Отто Людвиг. Наследственный лесничий (Der Erbförster)

Отто Людвиг. Наследственный лесничий

(Отрывок)

Trauerspiel in fünf Aufzügen

Personen:
Stein, ein reicher Fabrikherr und Güterbesitzer.
Robert, sein Sohn.
Christian Ulrich, Förster des Gutes Düsterwalde, genannt der Erbförster.
Sophie, seine Frau.
Andres, Forstgehülfe bei Ulrich,
Marie,
Wilhelm, beider Kinder.
Wilkens, ein großer Bauer, der Försterin Oheim.
Der Pastor von Waldenrode.
Möller, Steins Buchhalter.
Jäger Gottfried, genannt der Buchjäger.
Weiler, Ulrichs Holzhüter.
Der Wirt von der Grenzschenke.
Frei,
Lindenschmied, Wilddiebe.
Kathrine.
Bastian, Steins Diener.
Zwei Träger.

Das Stück spielt abwechselnd im Jägerhaus von Düsterwalde und in Steins Schloß zu Waldenrode, einmal im dritten Aufzug in der Grenzschenke und im Heimlichen Grunde.

Erster Aufzug.

Jägerhaus von Düsterwalde.

Im Hintergrunde des Zimmers eine Flügeltür und ein Schrank, zu beiden Seiten gewöhnliche Thüren. Rechts ein Fenster; links im Hintergrunde der Ofen; weiter vorn eine Schwarzwälder Uhr; dann ein Riegel, an dem mehrere Flinten, darunter zwei doppelläufige, Jagdtaschen und dergleichen Gerät hängen, und ein Bücherbord, auf welchem Bibel und Gesangbücher liegen.

Erster Auftritt.

Man hört in der Szene Musikanten ein Stückchen blasen.

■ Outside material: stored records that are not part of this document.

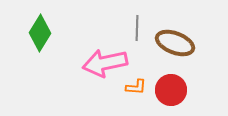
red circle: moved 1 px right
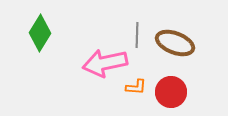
gray line: moved 7 px down
red circle: moved 2 px down
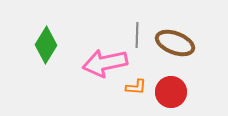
green diamond: moved 6 px right, 12 px down
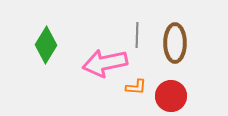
brown ellipse: rotated 69 degrees clockwise
red circle: moved 4 px down
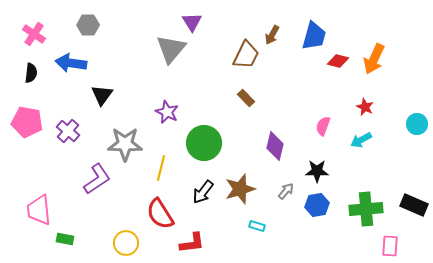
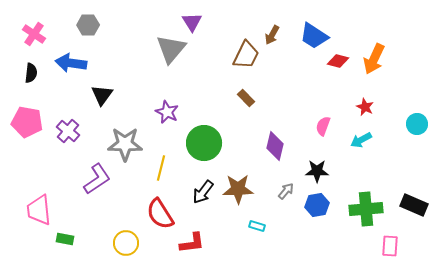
blue trapezoid: rotated 108 degrees clockwise
brown star: moved 2 px left; rotated 16 degrees clockwise
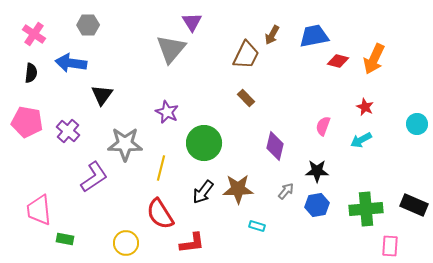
blue trapezoid: rotated 136 degrees clockwise
purple L-shape: moved 3 px left, 2 px up
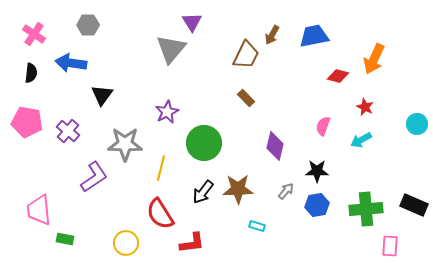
red diamond: moved 15 px down
purple star: rotated 20 degrees clockwise
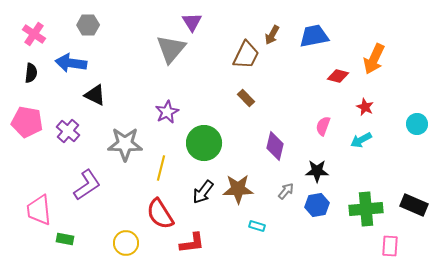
black triangle: moved 7 px left; rotated 40 degrees counterclockwise
purple L-shape: moved 7 px left, 8 px down
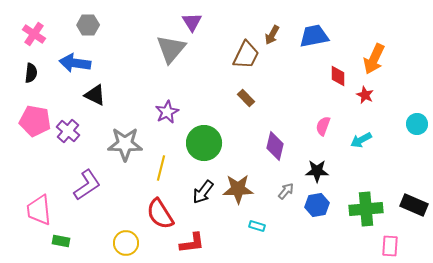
blue arrow: moved 4 px right
red diamond: rotated 75 degrees clockwise
red star: moved 12 px up
pink pentagon: moved 8 px right, 1 px up
green rectangle: moved 4 px left, 2 px down
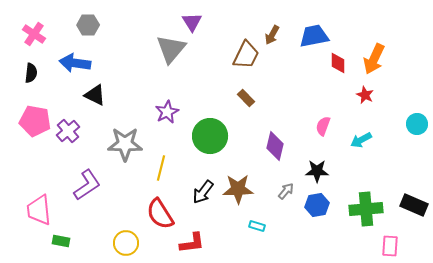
red diamond: moved 13 px up
purple cross: rotated 10 degrees clockwise
green circle: moved 6 px right, 7 px up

Weiler, langsam sich umsehend, durch die Mittelthür; die Försterin, zugleich geschäftig von links. Dann Andres, Wilhelm, zuletzt Marie.

FÖRSTERIN. Da sind die Musikanten schon. Wo hab' ich nur den Kellerschlüssel? Die Musik muß zu trinken haben. – Der Weiler?

WEILER. Der Weiler. Wo ist denn der Alte? Der Förster?

FÖRSTERIN. Mein Mann? Ist er nicht draußen?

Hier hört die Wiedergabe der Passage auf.